In the February edition of Property Update we considered the case of Risegold v Escala. The case concerned a right of entry onto adjoining property for the purposes of carrying out rebuilding or renewal work to the property with the benefit of the right. The issue in the case was whether the right of entry could be used where the existing buildings (two single-storey industrial units) were being knocked down and a five or six storey mixed use development being erected in their place.

The High Court found that the proposed work went beyond "rebuilding or renewal" and that the right of entry could not therefore be used. The building owner appealed.

The Court of Appeal has overturned the High Court's decision.

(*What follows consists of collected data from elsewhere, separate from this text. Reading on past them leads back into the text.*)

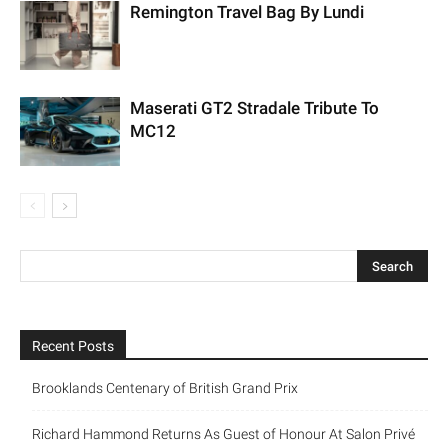
Remington Travel Bag By Lundi
Maserati GT2 Stradale Tribute To
MC12
Recent Posts
Brooklands Centenary of British Grand Prix
Richard Hammond Returns As Guest of Honour At Salon Privé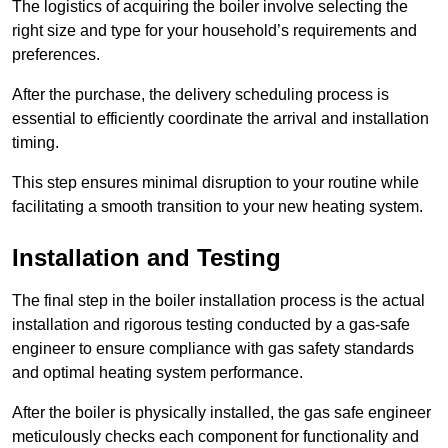
The logistics of acquiring the boiler involve selecting the
right size and type for your household’s requirements and
preferences.
After the purchase, the delivery scheduling process is
essential to efficiently coordinate the arrival and installation
timing.
This step ensures minimal disruption to your routine while
facilitating a smooth transition to your new heating system.
Installation and Testing
The final step in the boiler installation process is the actual
installation and rigorous testing conducted by a gas-safe
engineer to ensure compliance with gas safety standards
and optimal heating system performance.
After the boiler is physically installed, the gas safe engineer
meticulously checks each component for functionality and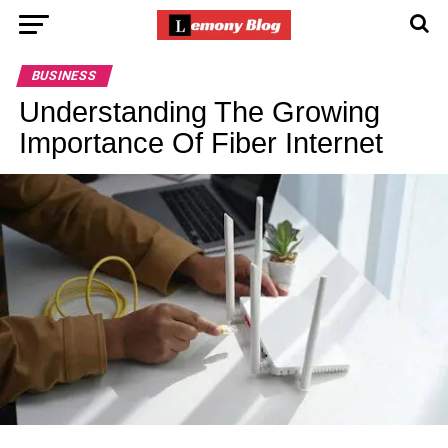
BUSINESS
Understanding The Growing
Importance Of Fiber Internet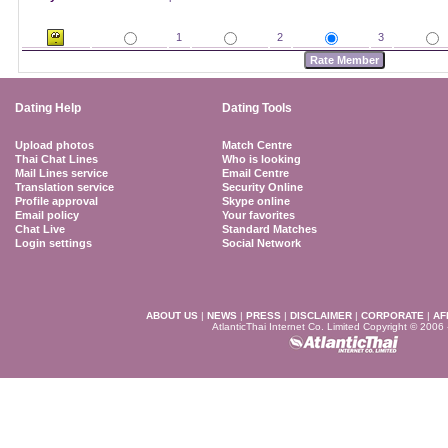
1
2
3
Dating Help
Dating Tools
Upload photos
Match Centre
Thai Chat Lines
Who is looking
Mail Lines service
Email Centre
Translation service
Security Online
Profile approval
Skype online
Email policy
Your favorites
Chat Live
Standard Matches
Login settings
Social Network
ABOUT US
|
NEWS
|
PRESS
|
DISCLAIMER
|
CORPORATE
|
AF
AtlanticThai Internet Co. Limited Copyright © 2006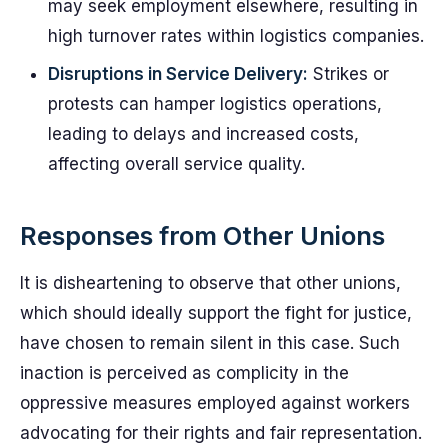
may seek employment elsewhere, resulting in
high turnover rates within logistics companies.
Disruptions in Service Delivery:
Strikes or
protests can hamper logistics operations,
leading to delays and increased costs,
affecting overall service quality.
Responses from Other Unions
It is disheartening to observe that other unions,
which should ideally support the fight for justice,
have chosen to remain silent in this case. Such
inaction is perceived as complicity in the
oppressive measures employed against workers
advocating for their rights and fair representation.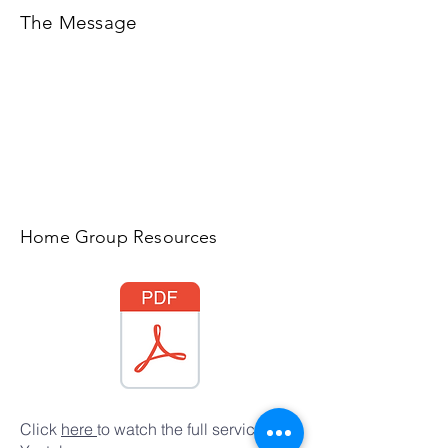
The Message
Home Group Resources
Click
here
to watch the full service on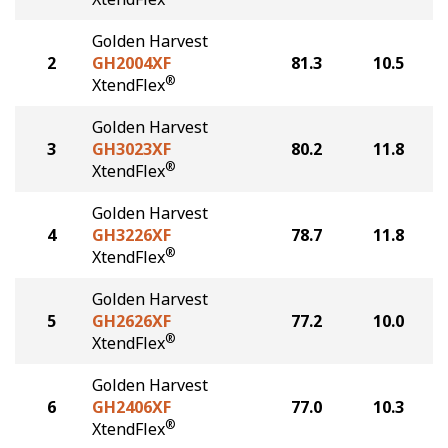
Golden Harvest
2
GH2004XF
81.3
10.5
®
XtendFlex
Golden Harvest
3
GH3023XF
80.2
11.8
®
XtendFlex
Golden Harvest
4
GH3226XF
78.7
11.8
®
XtendFlex
Golden Harvest
5
GH2626XF
77.2
10.0
®
XtendFlex
Golden Harvest
6
GH2406XF
77.0
10.3
®
XtendFlex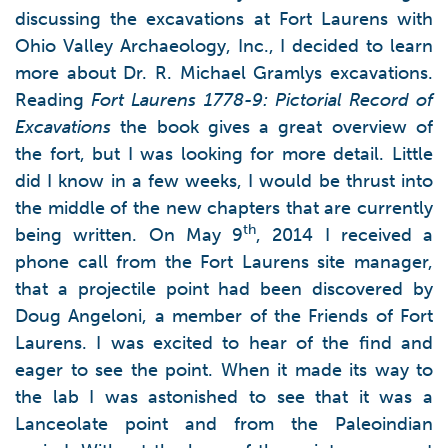
discussing the excavations at Fort Laurens with
Ohio Valley Archaeology, Inc., I decided to learn
more about Dr. R. Michael Gramlys excavations.
Reading
Fort Laurens 1778-9: Pictorial Record of
Excavations
the book gives a great overview of
the fort, but I was looking for more detail. Little
did I know in a few weeks, I would be thrust into
the middle of the new chapters that are currently
th
being written. On May 9
, 2014 I received a
phone call from the Fort Laurens site manager,
that a projectile point had been discovered by
Doug Angeloni, a member of the Friends of Fort
Laurens. I was excited to hear of the find and
eager to see the point. When it made its way to
the lab I was astonished to see that it was a
Lanceolate point and from the Paleoindian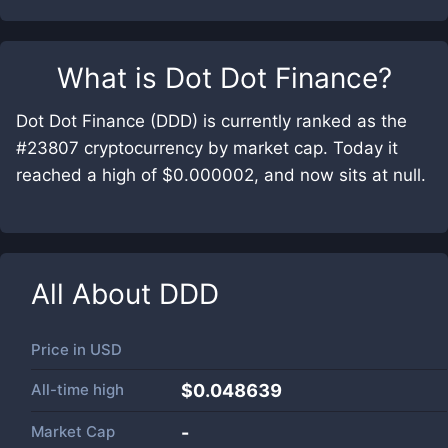
What is
Dot Dot Finance
?
Dot Dot Finance (DDD) is currently ranked as the
#23807 cryptocurrency by market cap. Today it
reached a high of $0.000002, and now sits at null.
All About
DDD
Price in
USD
All-time high
$0.048639
Market Cap
-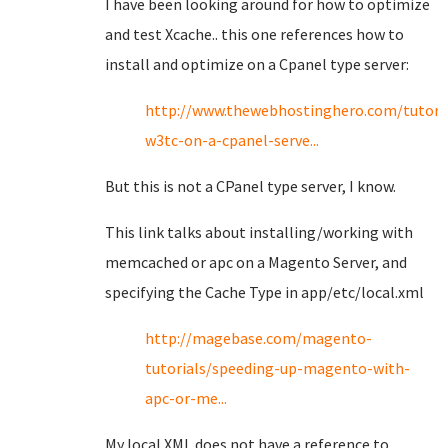
I have been looking around for how to optimize
and test Xcache.. this one references how to
install and optimize on a Cpanel type server:
http://www.thewebhostinghero.com/tutoria
w3tc-on-a-cpanel-serve...
But this is not a CPanel type server, I know.
This link talks about installing/working with
memcached or apc on a Magento Server, and
specifying the Cache Type in app/etc/local.xml
http://magebase.com/magento-
tutorials/speeding-up-magento-with-
apc-or-me...
My local XML does not have a reference to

The right of entry was reserved in a transfer in 1993. The court ruled that it must have been contemplated that the situation of the existing land and buildings would not remain the same for ever, and that there would be possible changes in the character of the area and of the buildings that might be put on the property. The right was reserved in favour of "the property", as defined in the transfer. The court held that this was not confined to existing structures at the time of the transfer but extended to the land on which those structures stood. "Rebuilding or renewal to the property" had to be read in that context.

The court did agree however with the High Court judge that comparisons with the use of the words "rebuilding" or "renewal" in planning legislation or leasehold covenants were unhelpful. It did not follow that because those terms might have a restricted meaning in those contexts, they should bear a similarly restricted meaning in a right of entry.

The Court of Appeal decided that "rebuilding" must be capable of bearing a broader and more flexible meaning than that favoured by the High Court. It included pulling down the existing buildings on the property and (i) putting up no new buildings in their place; (ii) putting up buildings similar to the demolished buildings; and (iii) putting up different buildings in the place of the demolished buildings. It would make no sense for example if the right could be exercised in order to erect similar buildings, but not to demolish the existing buildings without putting up anything in their place (which would arguably be less intrusive to the adjoining landowner). A literal construction of the right of entry produced consequences that were not sensible and were unlikely to have been within the reasonable contemplation of the parties at the time of the creation of the right.

The Court of Appeal also pointed out that the narrower construction favoured by the adjoining owner would introduce a significant element of uncertainty into the right of entry, since the exercise of the right would depend on whether or not the proposed buildings were similar to the existing buildings. While the High Court's conclusion was one possible construction of the easement, it was not the only possible construction and produced consequences that, in the Court of Appeal's view, would have surprised the parties if they had been drawn to their attention at the time the right was created. Some flexibility of meaning and certainty of operation was necessary to make the right work in a sensible way.

The court added that, in case its view on the meaning of "rebuilding" was wrong, it thought that the developer's proposals would have been covered by "renewal"; entitling it to exercise its right of entry on that ground. It thought that the effect of the drafting was that "renewal" bore a wider meaning than "rebuilding".

Things to consider

The Court of Appeal's decision will be helpful to developers who need access to neighbouring properties for the purposes of their development and who are trying to bring this within the scope of existing easements. Those drafting easements should ensure that, if rights are intended to be restricted, this is done expressly.